Saved entries:
************
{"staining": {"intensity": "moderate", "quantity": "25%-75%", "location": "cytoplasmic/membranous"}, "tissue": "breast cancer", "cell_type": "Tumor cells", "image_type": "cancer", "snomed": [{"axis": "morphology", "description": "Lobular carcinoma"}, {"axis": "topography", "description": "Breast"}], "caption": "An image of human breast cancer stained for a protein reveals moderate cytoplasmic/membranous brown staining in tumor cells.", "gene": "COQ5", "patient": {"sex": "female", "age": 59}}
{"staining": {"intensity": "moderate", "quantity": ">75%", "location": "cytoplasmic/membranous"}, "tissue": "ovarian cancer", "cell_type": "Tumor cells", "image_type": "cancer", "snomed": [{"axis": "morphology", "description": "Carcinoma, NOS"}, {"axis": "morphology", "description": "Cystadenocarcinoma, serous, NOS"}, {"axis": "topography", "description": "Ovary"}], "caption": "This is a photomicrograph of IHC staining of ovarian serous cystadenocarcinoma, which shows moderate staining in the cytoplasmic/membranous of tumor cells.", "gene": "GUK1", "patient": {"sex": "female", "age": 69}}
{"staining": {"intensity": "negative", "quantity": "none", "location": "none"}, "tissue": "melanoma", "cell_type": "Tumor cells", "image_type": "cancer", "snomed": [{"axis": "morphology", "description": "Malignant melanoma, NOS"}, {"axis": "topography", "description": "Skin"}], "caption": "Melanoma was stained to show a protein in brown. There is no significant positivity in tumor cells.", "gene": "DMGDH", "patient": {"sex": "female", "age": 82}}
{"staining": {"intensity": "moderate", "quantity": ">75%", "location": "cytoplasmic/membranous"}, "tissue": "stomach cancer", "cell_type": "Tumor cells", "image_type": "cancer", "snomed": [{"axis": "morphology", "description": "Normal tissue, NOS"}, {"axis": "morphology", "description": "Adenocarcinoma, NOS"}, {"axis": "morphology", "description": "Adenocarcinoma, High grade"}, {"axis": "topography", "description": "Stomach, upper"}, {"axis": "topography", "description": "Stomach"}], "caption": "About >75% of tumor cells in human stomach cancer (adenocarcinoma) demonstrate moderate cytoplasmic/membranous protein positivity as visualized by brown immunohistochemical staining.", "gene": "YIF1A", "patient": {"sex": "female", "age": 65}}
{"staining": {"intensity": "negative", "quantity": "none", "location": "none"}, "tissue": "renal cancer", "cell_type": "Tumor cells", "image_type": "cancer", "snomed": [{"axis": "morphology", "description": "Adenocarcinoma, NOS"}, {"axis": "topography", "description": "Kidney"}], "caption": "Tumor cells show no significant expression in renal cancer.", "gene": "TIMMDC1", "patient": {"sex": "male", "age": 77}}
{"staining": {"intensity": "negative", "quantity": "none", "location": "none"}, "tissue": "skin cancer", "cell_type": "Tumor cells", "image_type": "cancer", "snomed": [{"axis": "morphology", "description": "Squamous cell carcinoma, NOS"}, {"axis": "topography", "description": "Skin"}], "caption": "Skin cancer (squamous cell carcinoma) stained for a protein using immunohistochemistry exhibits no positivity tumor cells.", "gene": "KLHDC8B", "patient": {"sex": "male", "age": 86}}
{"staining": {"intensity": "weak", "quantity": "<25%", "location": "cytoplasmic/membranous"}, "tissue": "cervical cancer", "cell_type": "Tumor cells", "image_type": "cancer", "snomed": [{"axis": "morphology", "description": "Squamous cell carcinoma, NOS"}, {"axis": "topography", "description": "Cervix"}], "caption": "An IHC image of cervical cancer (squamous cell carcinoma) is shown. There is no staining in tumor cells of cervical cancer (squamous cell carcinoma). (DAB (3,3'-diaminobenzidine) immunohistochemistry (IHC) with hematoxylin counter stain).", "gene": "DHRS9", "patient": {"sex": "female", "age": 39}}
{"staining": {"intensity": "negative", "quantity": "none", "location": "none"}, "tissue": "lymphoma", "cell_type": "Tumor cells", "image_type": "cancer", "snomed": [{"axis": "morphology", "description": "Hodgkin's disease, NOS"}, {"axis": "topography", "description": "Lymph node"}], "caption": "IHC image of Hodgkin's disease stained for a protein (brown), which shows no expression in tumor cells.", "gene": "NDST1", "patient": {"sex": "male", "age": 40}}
************
TO DO —
For this exercise, repeat exactly the lines of the data above from the one with "cell carcinoma) stained" down to the one with "image of cervical", both end lines included.

RESPONSE TO THE EXERCISE —
{"staining": {"intensity": "negative", "quantity": "none", "location": "none"}, "tissue": "skin cancer", "cell_type": "Tumor cells", "image_type": "cancer", "snomed": [{"axis": "morphology", "description": "Squamous cell carcinoma, NOS"}, {"axis": "topography", "description": "Skin"}], "caption": "Skin cancer (squamous cell carcinoma) stained for a protein using immunohistochemistry exhibits no positivity tumor cells.", "gene": "KLHDC8B", "patient": {"sex": "male", "age": 86}}
{"staining": {"intensity": "weak", "quantity": "<25%", "location": "cytoplasmic/membranous"}, "tissue": "cervical cancer", "cell_type": "Tumor cells", "image_type": "cancer", "snomed": [{"axis": "morphology", "description": "Squamous cell carcinoma, NOS"}, {"axis": "topography", "description": "Cervix"}], "caption": "An IHC image of cervical cancer (squamous cell carcinoma) is shown. There is no staining in tumor cells of cervical cancer (squamous cell carcinoma). (DAB (3,3'-diaminobenzidine) immunohistochemistry (IHC) with hematoxylin counter stain).", "gene": "DHRS9", "patient": {"sex": "female", "age": 39}}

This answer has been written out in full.